====== Page excerpt ======
Blog content can take many forms, all of them relevant: creative writing, photographs, short articles, insightful quotes, self-absorbed diary entries, jokes, etc. Some people blog to share, others blog to show off, and a few people blog to learn new things by exploring their ideas through writing. I fall into the last category; on my blog, I stab at ideas that swim in my head.
When I started this blog, I wasn’t completely sure what it would become. Over the past year and a half, it has definitely evolved and grown into something that has given me room to explore and helped me cultivate relationships with other people who are curious about the same things that I am.
A few days ago, I visited my own archives with the hopes of trying to organize my content and twist it into something new. I’ve received so many wonderful comments from intelligent and insightful people, and I believe I had moments of great clarity in some of my posts. Many times, I have questioned the purpose of writing here, but I’m happy to say that blogging is worth the effort, especially when you realize how much raw material you’ve generated.
Think about it: when you begin anything new (an exercise program, learning a new language, pursuing a degree), you wonder how you’ll ever get through it. But you do it everyday, sometimes begrudgingly, and eventually you end up stronger, bi-lingual, or as the recipient of a new diploma. And you wonder where all the time went.
The writer Samuel Johnson once said, “Excellence in any department can be attained only by the labor of a lifetime; it is not to be purchased at a lesser price.”
When you become obsessed with a subject, when you want to learn more about something for your own sake, chances are that you will one day be knowledgeable enough to tell another person about it. I don’t know anything about finance or deep-sea fishing, but I’m pretty sure I can give someone an introduction to the blogosphere and/or creative writing.
I’ll save someone else the trouble of writing a blog that only I could write, and someone else will save me the trouble of doing lots and lots of research by writing an informative blog about, say, urban planning. And I will be very grateful that this person put so much work into sharing and exploring his or her passion.
======
Questions to answer:
1 > Reproduce the passage of the blogging essay between "Blog content can" and "things that I am.", inclusive, word for word.
2 > In the blogging essay, which two subjects does the author say they know nothing about?
3 > Extend the blogging essay, picking up after its final sentence.
====== Dataset ======
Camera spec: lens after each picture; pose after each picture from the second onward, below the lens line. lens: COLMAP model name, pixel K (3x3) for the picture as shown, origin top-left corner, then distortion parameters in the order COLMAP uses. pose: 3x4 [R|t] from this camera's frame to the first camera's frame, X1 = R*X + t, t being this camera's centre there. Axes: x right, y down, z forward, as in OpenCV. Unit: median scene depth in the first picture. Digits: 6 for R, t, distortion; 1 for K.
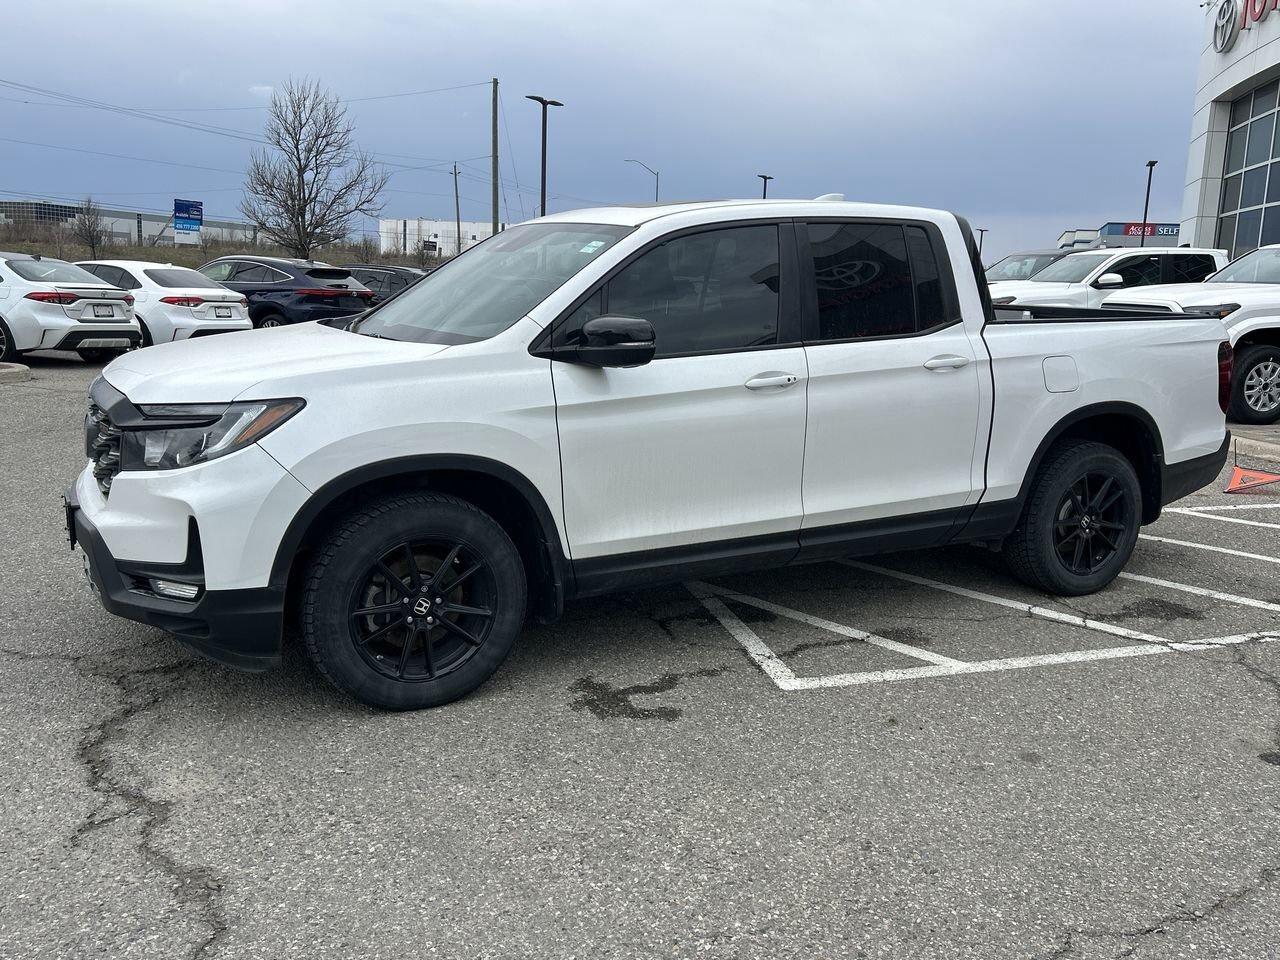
lens RADIAL K [[1128.6, 0, 646.1], [0, 1128.6, 466.6], [0, 0, 1]] dist [0.064867, -0.078966]
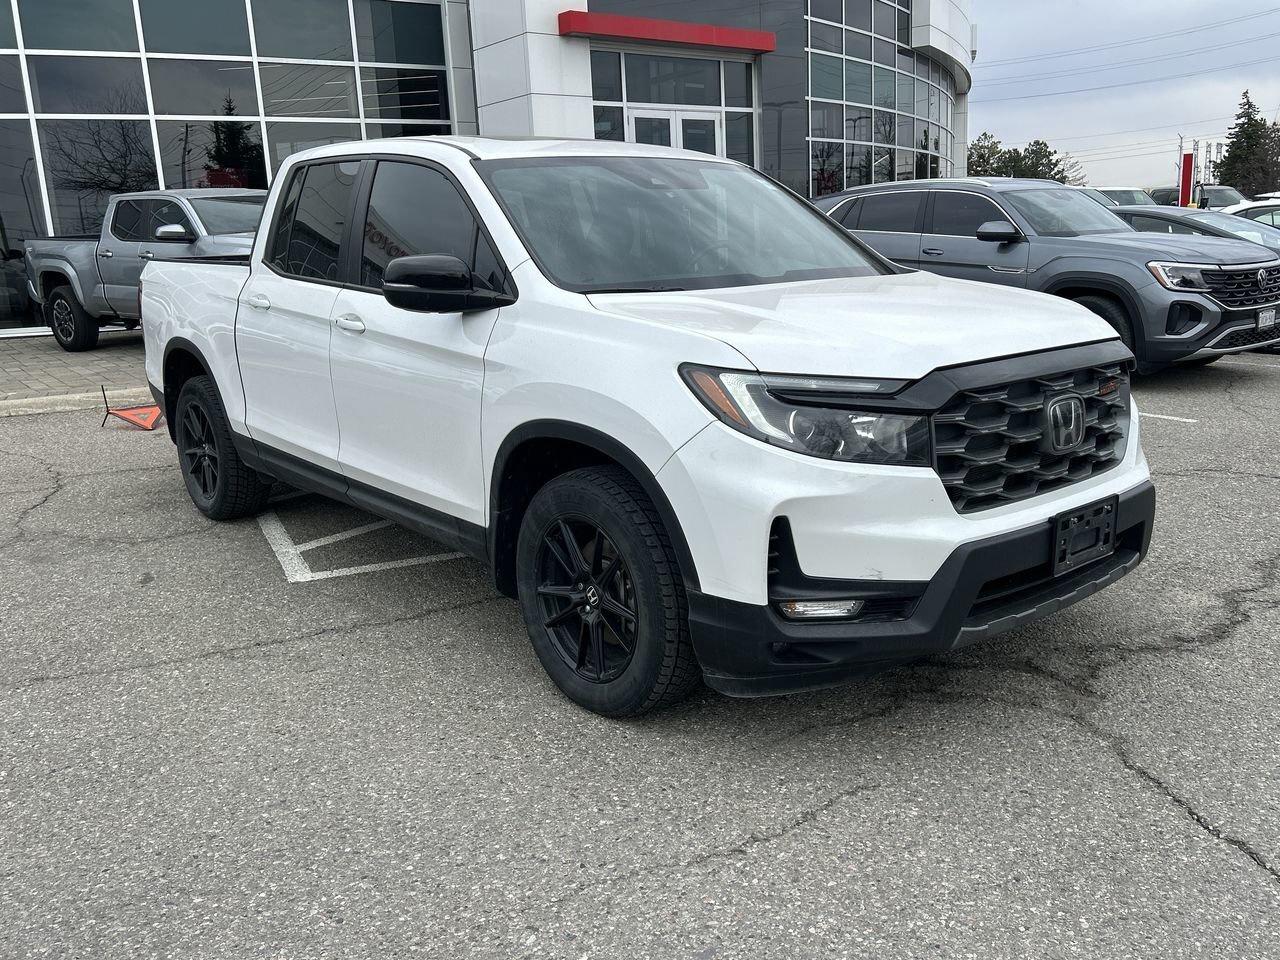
lens RADIAL K [[1078.7, 0, 650.3], [0, 1078.7, 477.4], [0, 0, 1]] dist [0.043222, -0.040120]
pose [[-0.205482, -0.236096, 0.949756, -1.043112], [0.193191, 0.941583, 0.275861, -0.229154], [-0.959403, 0.240169, -0.147867, 1.276776]]
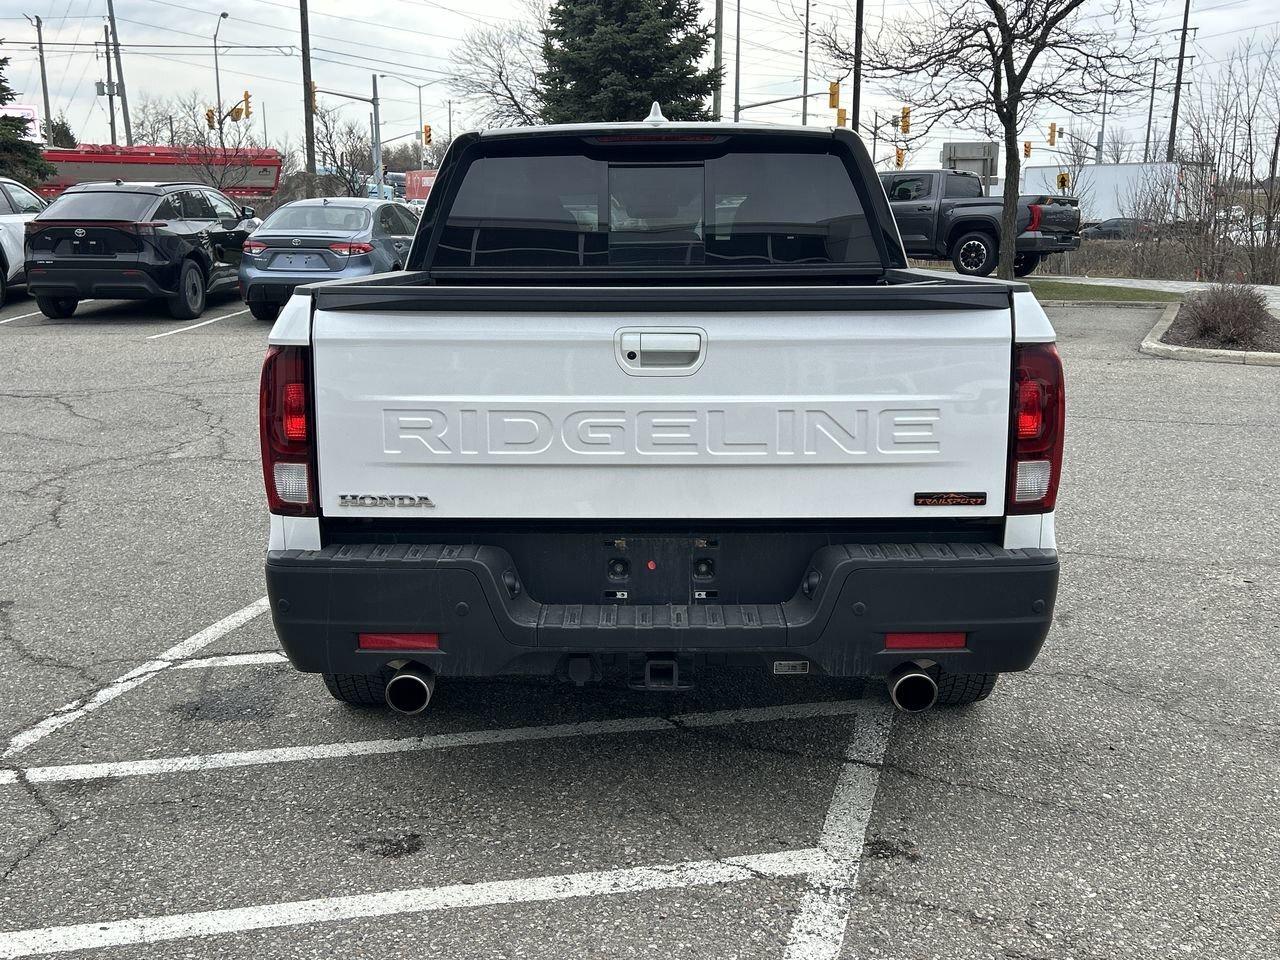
lens RADIAL K [[1322.1, 0, 650.9], [0, 1322.1, 490.8], [0, 0, 1]] dist [0.040283, 0.000000]
pose [[-0.484814, 0.150451, -0.861580, 1.152929], [-0.162379, 0.952484, 0.257696, -0.275463], [0.859412, 0.264837, -0.437347, 1.772856]]
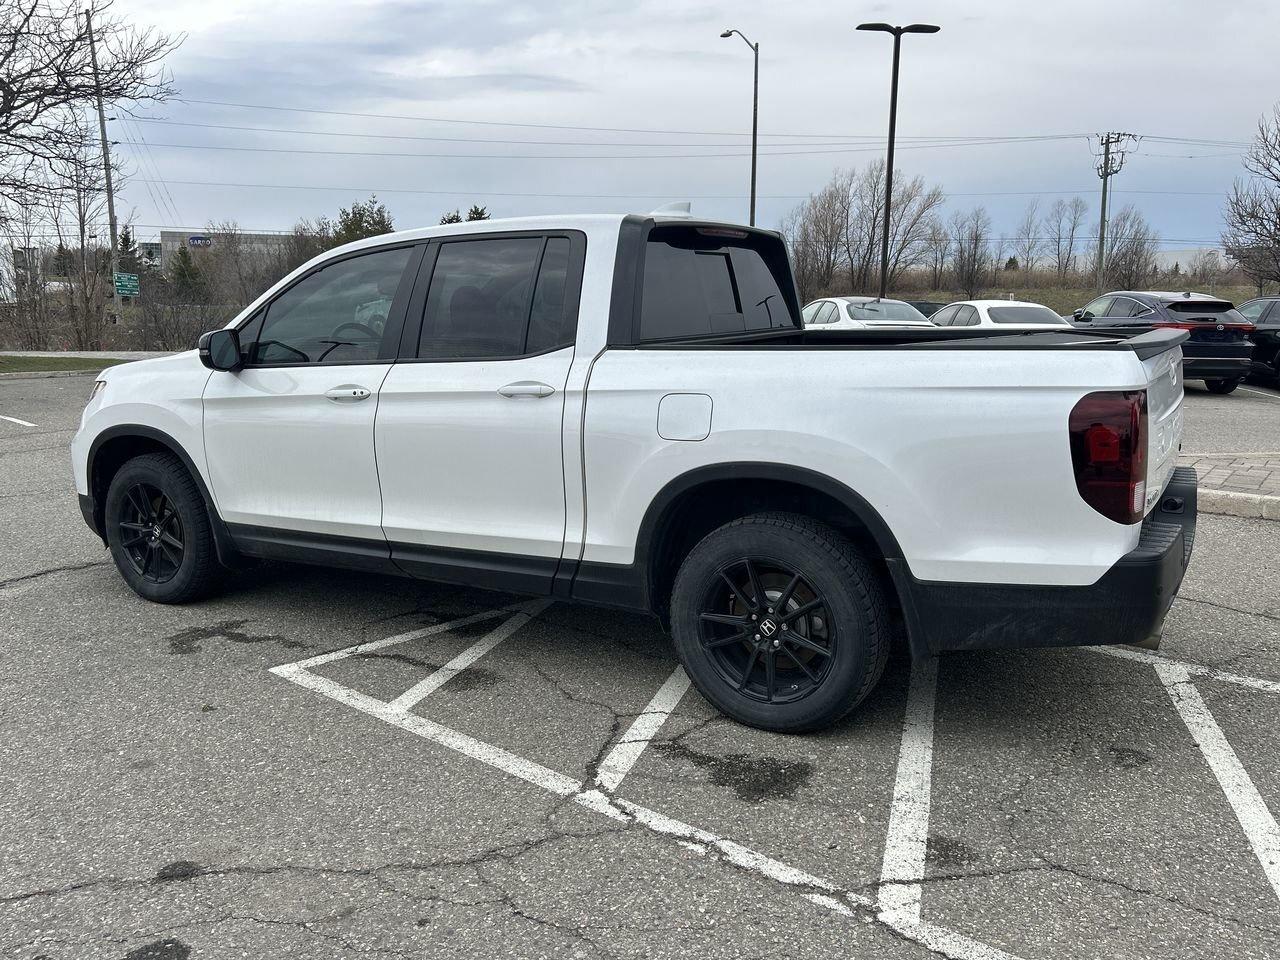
lens RADIAL K [[1032.3, 0, 640.0], [0, 1032.3, 485.7], [0, 0, 1]] dist [0.049818, -0.044332]
pose [[0.514796, 0.125916, -0.848015, 1.067562], [-0.130014, 0.989181, 0.067951, -0.089540], [0.847397, 0.075273, 0.525598, 0.702871]]
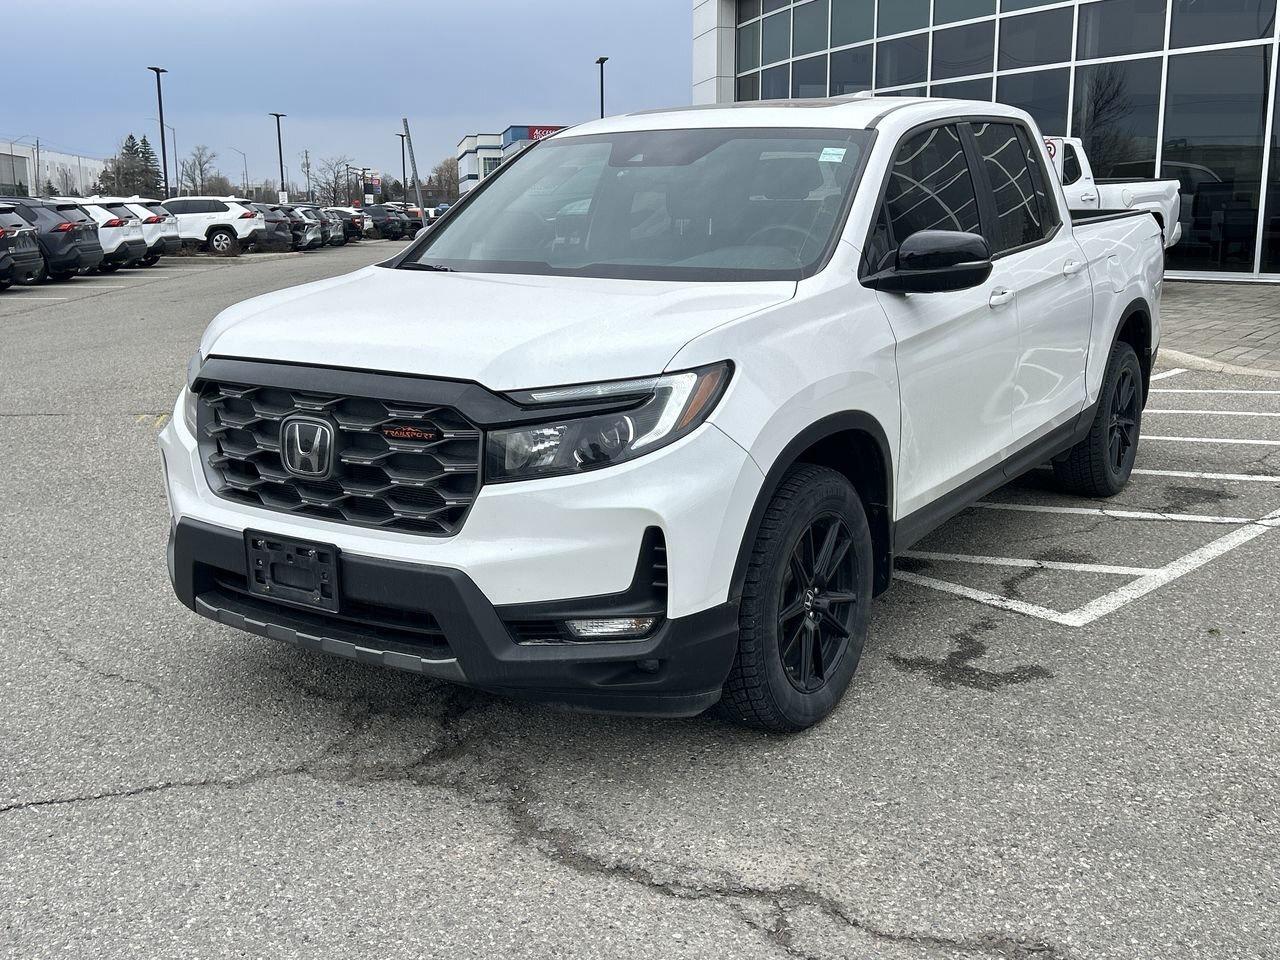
lens RADIAL K [[1322.1, 0, 647.0], [0, 1322.1, 479.5], [0, 0, 1]] dist [0.040283, 0.000000]
pose [[0.882202, -0.135397, 0.450985, -0.622796], [0.113849, 0.990684, 0.074722, -0.042316], [-0.456901, -0.014575, 0.889398, 0.172915]]
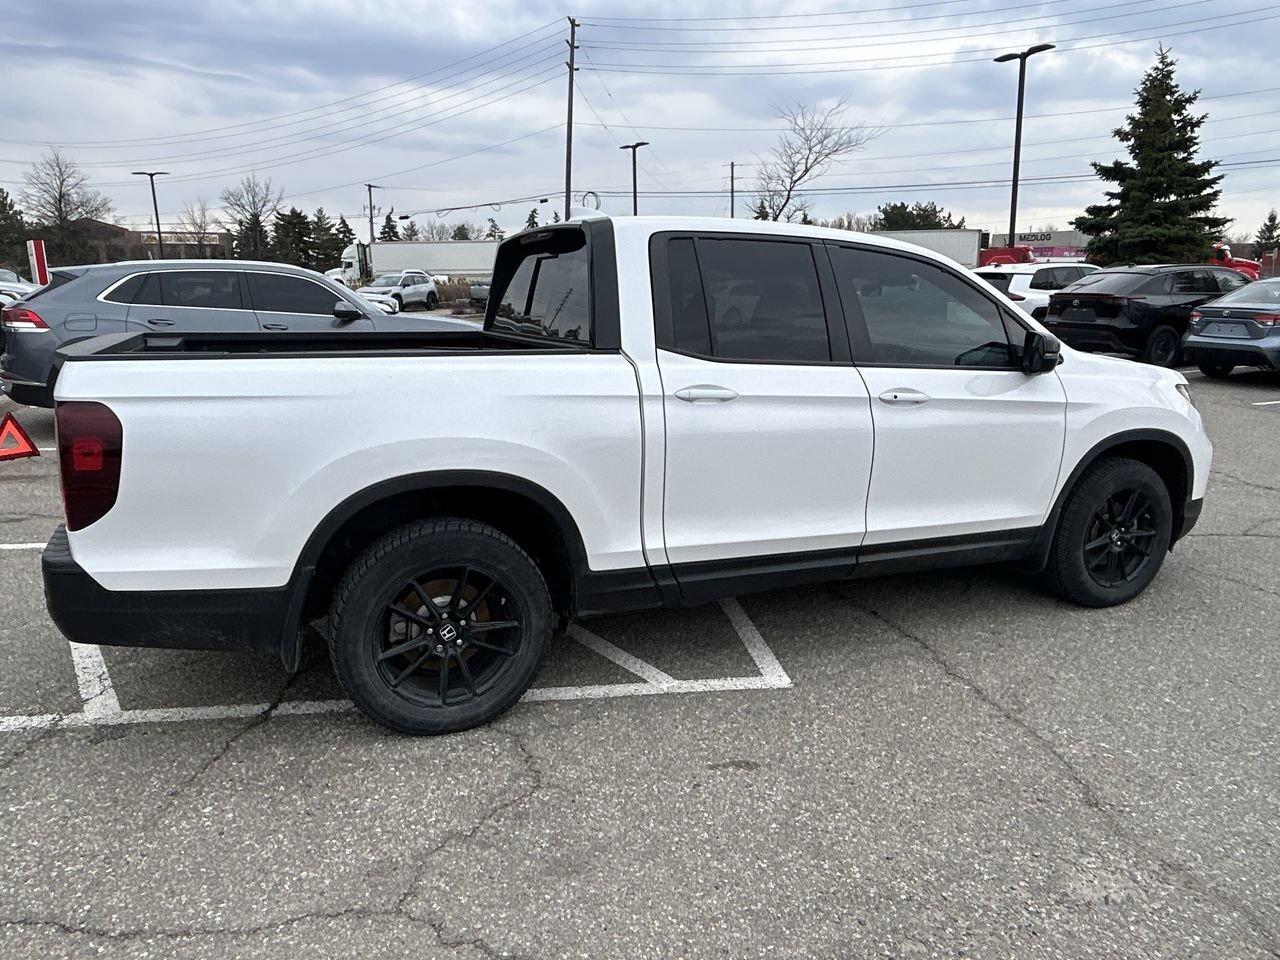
lens RADIAL K [[872.8, 0, 635.8], [0, 872.8, 487.4], [0, 0, 1]] dist [0.002635, -0.007590]
pose [[-0.994828, -0.049327, 0.088794, 0.061976], [-0.010982, 0.921280, 0.388745, -0.377270], [-0.100980, 0.385759, -0.917057, 2.130578]]
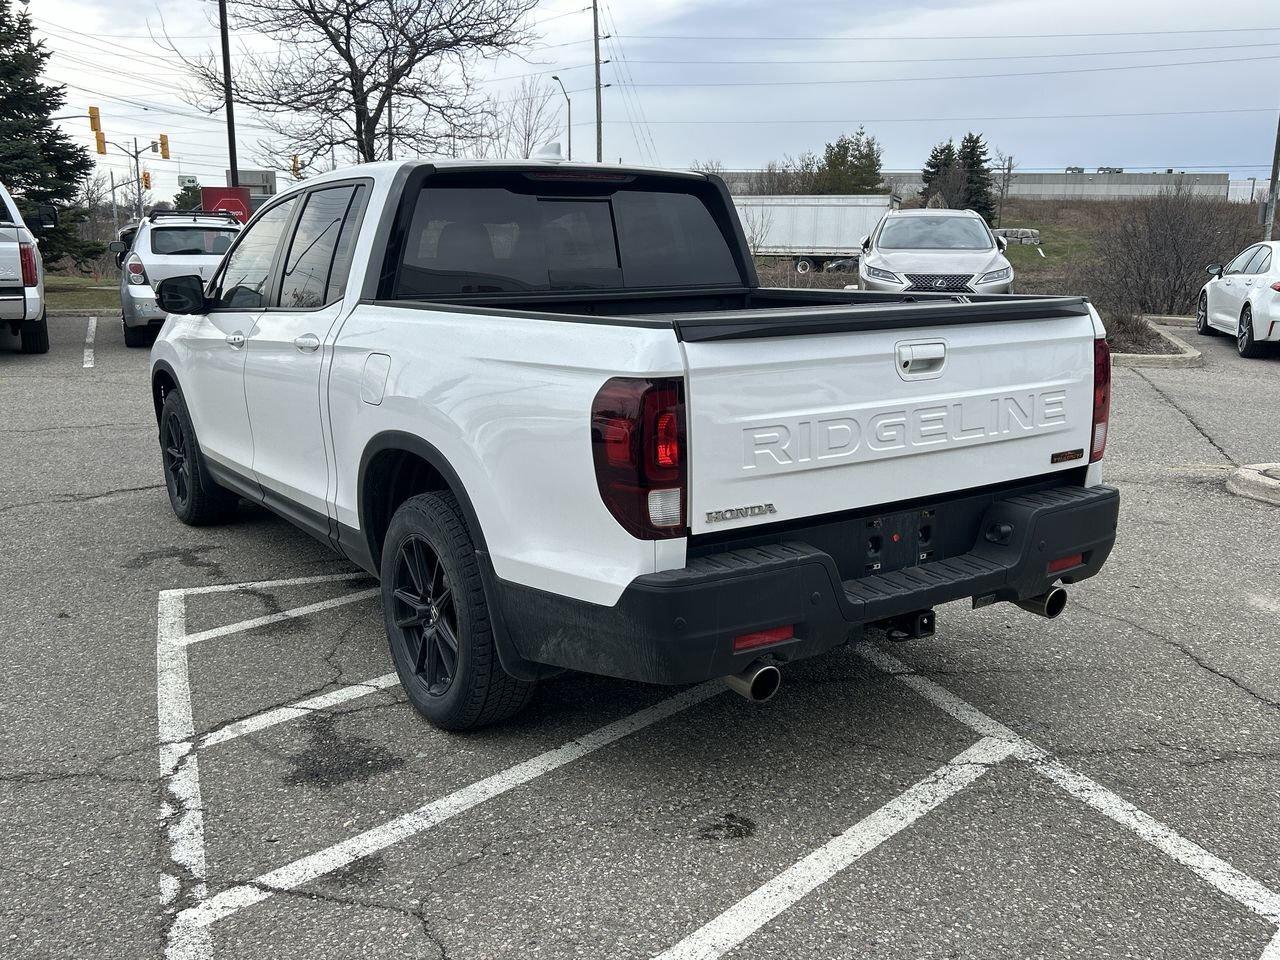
lens RADIAL K [[1132.3, 0, 654.1], [0, 1132.3, 484.0], [0, 0, 1]] dist [0.053401, -0.049218]
pose [[0.099727, 0.184690, -0.977724, 1.242401], [-0.168736, 0.971529, 0.166309, -0.188040], [0.980603, 0.148391, 0.128051, 1.242494]]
======
Answers by item:
1 >
Blog content can take many forms, all of them relevant: creative writing, photographs, short articles, insightful quotes, self-absorbed diary entries, jokes, etc. Some people blog to share, others blog to show off, and a few people blog to learn new things by exploring their ideas through writing. I fall into the last category; on my blog, I stab at ideas that swim in my head.
When I started this blog, I wasn’t completely sure what it would become. Over the past year and a half, it has definitely evolved and grown into something that has given me room to explore and helped me cultivate relationships with other people who are curious about the same things that I am.

2 > Finance and deep-sea fishing.

3 >
If you have a blog, do you think you could make a lesson plan from all the work you’ve done? Could your blog posts become instructive exercises? If you reorganized your posts by category or theme, for example, could they tell an overarching story? Could you possibly organize your blog posts like a textbook? How much of that content would you throw away and how much of it is good enough to keep?
(Photo by AlphaTangoBravo / AdamBaker)
You are right about the educative quality of blogging and blog perusal. From a teacher’s standpoint, I can tell you that a textbook is one of the worst ways to teach: straightforward one-way delivery of material from expert to vessel, little interactivity, student is alone in their learning for much of the experience. However, blogs have greater potential, as their interactivity lends themselves to mirror a better educational process-one that is a give and take, a back and forth, involving everyone from the source to peers and fresh perspectives. In that manner, a blog transcends a textbook in its ability to teach at a level which favors communication to traditional delivery.
This is a terrific way to look at blogging’s utility. I’m still in the ‘getting my feet wet’ stage of blogging, and this is by far my greatest challenge: trying to stay on course and on topic so that the posts are part of an overarching theme or at least just a few themes.
I really like the lesson plan metaphor you used, I’ll be sure to think of that when I sit down to write future posts.